Sherlock Holmes, the world’s first-and most famous-consulting detective, came to the world’s attention more than 120 years ago through Sir Arthur Conan Doyle’s novels and stories. But Conan Doyle didn’t reveal all of the Great Detective’s adventures…
Here are some of the best Holmes pastiches of the last 30 years, twenty-eight tales of mystery and the imagination detailing Holmes’s further exploits, as told by many of today’s greatest storytellers, including Stephen King, Anne Perry, Anthony Burgess, Neil Gaiman, Naomi Novik, Stephen Baxter, Tanith Lee, Michael Moorcock, and many more.
These are the improbable adventures of Sherlock Holmes, where nothing is impossible, and nothing can be ruled out. In these cases, Holmes investigates ghosts, curses, aliens, dinosaurs, shapeshifters, and evil gods. But is it the supernatural, or is there a perfectly rational explanation?

-- -- --

Directives »
**a.** Answer these questions using the Sherlock Holmes anthology description.
(i) How long ago did Holmes first come to the world's attention?
(ii) How many tales does the collection contain?
(iii) From what span of years are the pastiches drawn?
**b.** Write the next part of the Sherlock Holmes anthology description, picking up after its closing question.

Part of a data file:
-- -- --

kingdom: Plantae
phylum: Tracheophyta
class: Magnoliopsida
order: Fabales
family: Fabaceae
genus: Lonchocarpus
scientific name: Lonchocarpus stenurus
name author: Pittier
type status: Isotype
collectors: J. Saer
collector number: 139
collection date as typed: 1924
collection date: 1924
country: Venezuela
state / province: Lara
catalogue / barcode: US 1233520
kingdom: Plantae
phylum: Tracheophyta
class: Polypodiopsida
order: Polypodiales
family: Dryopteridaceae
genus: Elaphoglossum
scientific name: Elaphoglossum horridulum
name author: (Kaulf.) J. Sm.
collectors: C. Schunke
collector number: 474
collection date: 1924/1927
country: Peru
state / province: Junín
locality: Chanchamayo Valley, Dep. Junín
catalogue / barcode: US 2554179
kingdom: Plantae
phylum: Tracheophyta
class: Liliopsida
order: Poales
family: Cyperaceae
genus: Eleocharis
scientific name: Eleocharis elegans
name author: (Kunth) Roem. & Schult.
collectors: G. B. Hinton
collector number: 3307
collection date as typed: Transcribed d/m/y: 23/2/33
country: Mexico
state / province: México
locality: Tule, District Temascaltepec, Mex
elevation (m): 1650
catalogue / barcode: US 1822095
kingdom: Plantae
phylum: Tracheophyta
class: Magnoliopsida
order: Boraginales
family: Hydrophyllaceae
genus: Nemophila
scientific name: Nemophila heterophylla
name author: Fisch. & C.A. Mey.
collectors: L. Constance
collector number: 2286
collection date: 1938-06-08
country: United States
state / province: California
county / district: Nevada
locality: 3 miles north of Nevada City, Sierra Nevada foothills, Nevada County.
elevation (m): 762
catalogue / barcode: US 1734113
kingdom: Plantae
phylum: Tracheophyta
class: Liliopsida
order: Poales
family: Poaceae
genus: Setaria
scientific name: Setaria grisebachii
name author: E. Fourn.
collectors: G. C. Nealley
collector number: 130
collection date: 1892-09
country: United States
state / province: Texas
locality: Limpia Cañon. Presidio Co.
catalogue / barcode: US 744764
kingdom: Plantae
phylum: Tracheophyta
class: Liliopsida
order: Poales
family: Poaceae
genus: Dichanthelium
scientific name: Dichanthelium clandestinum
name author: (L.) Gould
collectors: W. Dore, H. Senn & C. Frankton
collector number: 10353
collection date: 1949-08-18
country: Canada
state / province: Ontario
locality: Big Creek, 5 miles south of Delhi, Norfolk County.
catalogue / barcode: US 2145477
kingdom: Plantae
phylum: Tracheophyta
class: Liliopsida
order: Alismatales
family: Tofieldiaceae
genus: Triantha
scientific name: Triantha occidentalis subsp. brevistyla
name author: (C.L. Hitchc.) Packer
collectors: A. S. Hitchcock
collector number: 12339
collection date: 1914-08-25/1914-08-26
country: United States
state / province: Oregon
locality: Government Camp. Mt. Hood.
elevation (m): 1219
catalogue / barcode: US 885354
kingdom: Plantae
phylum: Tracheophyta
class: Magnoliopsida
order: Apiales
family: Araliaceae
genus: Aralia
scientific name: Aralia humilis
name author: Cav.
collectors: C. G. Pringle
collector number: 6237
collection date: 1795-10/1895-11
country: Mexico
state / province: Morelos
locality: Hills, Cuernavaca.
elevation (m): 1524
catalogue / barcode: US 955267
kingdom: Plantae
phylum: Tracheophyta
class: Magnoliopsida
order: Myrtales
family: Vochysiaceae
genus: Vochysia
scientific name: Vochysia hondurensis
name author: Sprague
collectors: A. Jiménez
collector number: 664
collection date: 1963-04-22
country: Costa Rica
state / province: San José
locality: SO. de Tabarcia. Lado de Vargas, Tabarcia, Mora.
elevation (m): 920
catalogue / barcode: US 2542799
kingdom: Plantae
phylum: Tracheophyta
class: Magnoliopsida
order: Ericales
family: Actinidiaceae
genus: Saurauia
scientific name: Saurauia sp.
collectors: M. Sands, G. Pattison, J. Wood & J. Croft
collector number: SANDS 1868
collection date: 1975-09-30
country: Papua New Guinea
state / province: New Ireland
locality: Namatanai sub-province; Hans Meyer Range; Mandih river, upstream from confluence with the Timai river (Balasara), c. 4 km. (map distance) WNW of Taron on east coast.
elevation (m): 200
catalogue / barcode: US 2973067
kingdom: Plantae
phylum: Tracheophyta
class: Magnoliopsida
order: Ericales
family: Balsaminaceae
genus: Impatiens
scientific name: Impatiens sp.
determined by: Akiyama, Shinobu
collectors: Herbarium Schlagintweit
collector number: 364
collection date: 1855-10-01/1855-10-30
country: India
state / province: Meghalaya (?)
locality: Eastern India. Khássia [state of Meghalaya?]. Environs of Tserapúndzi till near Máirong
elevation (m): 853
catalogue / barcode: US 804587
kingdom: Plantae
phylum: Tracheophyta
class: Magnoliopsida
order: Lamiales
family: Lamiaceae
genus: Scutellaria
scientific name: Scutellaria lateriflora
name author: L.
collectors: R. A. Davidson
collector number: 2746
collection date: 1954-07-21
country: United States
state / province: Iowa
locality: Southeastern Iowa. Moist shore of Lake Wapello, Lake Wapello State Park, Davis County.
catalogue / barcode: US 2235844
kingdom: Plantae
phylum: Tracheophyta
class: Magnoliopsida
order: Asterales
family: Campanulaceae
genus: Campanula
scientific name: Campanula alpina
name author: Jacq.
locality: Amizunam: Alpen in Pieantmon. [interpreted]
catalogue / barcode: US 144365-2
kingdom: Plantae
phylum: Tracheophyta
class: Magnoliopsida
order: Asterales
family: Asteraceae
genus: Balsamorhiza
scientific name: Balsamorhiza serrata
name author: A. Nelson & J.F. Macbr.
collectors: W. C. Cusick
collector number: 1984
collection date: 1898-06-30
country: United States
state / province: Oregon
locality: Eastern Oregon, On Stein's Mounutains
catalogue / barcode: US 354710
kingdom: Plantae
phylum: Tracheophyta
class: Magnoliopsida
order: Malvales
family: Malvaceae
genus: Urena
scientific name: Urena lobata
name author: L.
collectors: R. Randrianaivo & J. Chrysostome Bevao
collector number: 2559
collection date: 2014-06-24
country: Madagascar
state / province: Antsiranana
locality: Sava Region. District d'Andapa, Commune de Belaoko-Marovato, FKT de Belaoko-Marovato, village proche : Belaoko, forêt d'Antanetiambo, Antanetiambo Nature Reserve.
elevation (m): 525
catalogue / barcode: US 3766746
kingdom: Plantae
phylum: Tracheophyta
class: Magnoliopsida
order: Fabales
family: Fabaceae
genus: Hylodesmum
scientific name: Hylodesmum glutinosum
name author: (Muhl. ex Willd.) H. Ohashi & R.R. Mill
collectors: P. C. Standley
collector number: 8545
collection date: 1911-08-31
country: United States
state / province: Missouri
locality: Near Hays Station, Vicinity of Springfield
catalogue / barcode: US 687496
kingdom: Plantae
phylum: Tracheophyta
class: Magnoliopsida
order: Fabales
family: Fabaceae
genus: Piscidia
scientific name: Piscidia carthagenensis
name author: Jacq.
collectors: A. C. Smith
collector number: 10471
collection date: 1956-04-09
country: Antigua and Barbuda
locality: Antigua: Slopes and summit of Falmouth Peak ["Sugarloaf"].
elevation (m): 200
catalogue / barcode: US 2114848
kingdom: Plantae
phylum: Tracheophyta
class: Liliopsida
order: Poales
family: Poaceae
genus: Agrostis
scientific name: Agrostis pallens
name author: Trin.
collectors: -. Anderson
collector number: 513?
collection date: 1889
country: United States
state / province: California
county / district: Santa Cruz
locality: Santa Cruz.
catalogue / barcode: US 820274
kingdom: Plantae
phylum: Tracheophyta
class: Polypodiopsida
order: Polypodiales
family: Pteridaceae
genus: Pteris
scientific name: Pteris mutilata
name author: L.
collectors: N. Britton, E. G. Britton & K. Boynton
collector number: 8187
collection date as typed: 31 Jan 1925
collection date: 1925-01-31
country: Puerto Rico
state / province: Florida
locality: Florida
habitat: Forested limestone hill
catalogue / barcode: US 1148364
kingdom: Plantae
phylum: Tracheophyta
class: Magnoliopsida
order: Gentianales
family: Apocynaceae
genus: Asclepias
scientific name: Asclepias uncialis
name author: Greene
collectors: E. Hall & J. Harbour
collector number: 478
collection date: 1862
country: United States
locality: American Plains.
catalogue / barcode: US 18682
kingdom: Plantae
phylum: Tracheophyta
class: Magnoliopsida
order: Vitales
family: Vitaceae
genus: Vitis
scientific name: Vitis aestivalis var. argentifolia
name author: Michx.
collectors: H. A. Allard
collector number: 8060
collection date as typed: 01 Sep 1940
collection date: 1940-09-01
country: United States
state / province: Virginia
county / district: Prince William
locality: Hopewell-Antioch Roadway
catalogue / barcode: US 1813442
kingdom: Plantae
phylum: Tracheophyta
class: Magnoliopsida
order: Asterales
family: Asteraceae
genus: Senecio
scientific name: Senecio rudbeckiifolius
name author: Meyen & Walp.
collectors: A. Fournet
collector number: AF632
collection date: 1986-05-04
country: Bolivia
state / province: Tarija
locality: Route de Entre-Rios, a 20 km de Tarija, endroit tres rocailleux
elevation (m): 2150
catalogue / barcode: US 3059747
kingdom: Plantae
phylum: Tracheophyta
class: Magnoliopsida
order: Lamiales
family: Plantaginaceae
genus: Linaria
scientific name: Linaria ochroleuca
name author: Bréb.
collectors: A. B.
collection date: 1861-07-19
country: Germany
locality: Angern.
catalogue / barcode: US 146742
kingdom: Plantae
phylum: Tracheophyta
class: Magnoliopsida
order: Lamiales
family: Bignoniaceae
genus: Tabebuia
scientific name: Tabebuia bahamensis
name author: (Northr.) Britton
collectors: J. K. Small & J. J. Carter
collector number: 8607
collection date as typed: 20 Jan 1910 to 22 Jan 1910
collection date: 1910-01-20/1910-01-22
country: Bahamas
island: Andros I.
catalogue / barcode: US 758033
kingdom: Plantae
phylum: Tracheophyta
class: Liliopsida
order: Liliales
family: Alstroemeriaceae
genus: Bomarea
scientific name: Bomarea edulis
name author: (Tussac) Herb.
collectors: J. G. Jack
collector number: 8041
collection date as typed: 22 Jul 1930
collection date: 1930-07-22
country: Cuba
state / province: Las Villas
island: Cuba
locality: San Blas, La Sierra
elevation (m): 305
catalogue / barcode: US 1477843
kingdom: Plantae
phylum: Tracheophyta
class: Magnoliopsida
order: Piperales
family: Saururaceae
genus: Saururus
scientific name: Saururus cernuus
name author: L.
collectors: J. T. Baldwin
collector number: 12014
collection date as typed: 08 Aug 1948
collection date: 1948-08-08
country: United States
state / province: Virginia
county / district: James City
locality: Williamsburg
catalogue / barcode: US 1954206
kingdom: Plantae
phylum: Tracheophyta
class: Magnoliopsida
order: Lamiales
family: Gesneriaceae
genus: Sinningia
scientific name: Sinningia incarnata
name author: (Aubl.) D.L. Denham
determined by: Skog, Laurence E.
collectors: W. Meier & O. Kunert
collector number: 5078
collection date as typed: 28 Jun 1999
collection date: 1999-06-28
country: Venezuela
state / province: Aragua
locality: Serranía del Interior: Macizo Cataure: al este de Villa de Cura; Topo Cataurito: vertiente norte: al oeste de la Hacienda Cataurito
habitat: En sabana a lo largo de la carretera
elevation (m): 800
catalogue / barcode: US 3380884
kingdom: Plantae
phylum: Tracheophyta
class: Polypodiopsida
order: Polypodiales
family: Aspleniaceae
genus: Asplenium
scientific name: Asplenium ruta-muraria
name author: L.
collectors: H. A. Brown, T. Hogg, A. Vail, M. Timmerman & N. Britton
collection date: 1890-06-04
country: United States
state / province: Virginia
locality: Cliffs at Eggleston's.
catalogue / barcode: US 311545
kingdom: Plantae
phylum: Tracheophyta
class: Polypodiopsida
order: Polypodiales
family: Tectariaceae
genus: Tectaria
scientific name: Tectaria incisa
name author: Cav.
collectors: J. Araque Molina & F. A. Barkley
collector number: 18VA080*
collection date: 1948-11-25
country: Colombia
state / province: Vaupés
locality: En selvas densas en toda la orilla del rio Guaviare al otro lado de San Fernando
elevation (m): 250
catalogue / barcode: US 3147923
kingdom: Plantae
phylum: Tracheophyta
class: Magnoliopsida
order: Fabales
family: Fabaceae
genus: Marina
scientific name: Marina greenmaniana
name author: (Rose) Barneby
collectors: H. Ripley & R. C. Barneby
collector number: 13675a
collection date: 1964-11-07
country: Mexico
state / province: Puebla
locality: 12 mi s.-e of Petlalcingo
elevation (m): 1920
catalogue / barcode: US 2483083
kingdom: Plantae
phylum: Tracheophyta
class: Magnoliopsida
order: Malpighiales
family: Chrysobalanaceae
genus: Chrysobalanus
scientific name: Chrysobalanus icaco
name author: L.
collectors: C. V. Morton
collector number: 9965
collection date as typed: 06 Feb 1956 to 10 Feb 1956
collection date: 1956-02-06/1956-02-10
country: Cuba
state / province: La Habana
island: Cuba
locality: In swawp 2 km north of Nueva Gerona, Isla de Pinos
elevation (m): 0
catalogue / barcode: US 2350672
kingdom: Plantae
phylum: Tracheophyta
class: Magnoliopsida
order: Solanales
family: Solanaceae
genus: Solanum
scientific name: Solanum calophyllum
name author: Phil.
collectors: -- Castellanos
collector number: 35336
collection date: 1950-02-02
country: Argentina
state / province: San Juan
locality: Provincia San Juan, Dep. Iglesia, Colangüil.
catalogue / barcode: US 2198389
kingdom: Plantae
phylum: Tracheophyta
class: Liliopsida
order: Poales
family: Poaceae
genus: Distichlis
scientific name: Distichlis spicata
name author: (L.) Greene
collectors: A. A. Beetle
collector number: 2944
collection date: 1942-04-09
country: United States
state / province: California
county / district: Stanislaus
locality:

-- -- --

The results »
**a.**
(i) More than 120 years ago.
(ii) Twenty-eight.
(iii) The last 30 years.

**b.**
You won’t be sure, and neither will Holmes and Watson as they match wits with pirates, assassins, con artists, and criminal masterminds of all stripes, including some familiar foes, such as their old nemesis, Professor Moriarty.
In these pages you’ll also find our heroes crossing paths with H. G. Wells, Lewis Carroll, and even Arthur Conan Doyle himself, and you’ll be astounded to learn the truth behind cases previously alluded to by Watson but never before documented until now. These are tales that take us from the familiar quarters at 221B Baker Street to alternate realities, from the gaslit streets of London to the far future and beyond.
Whether it’s mystery, fantasy, horror, or science fiction, no puzzle is too challenging for the Great Detective. The game is afoot!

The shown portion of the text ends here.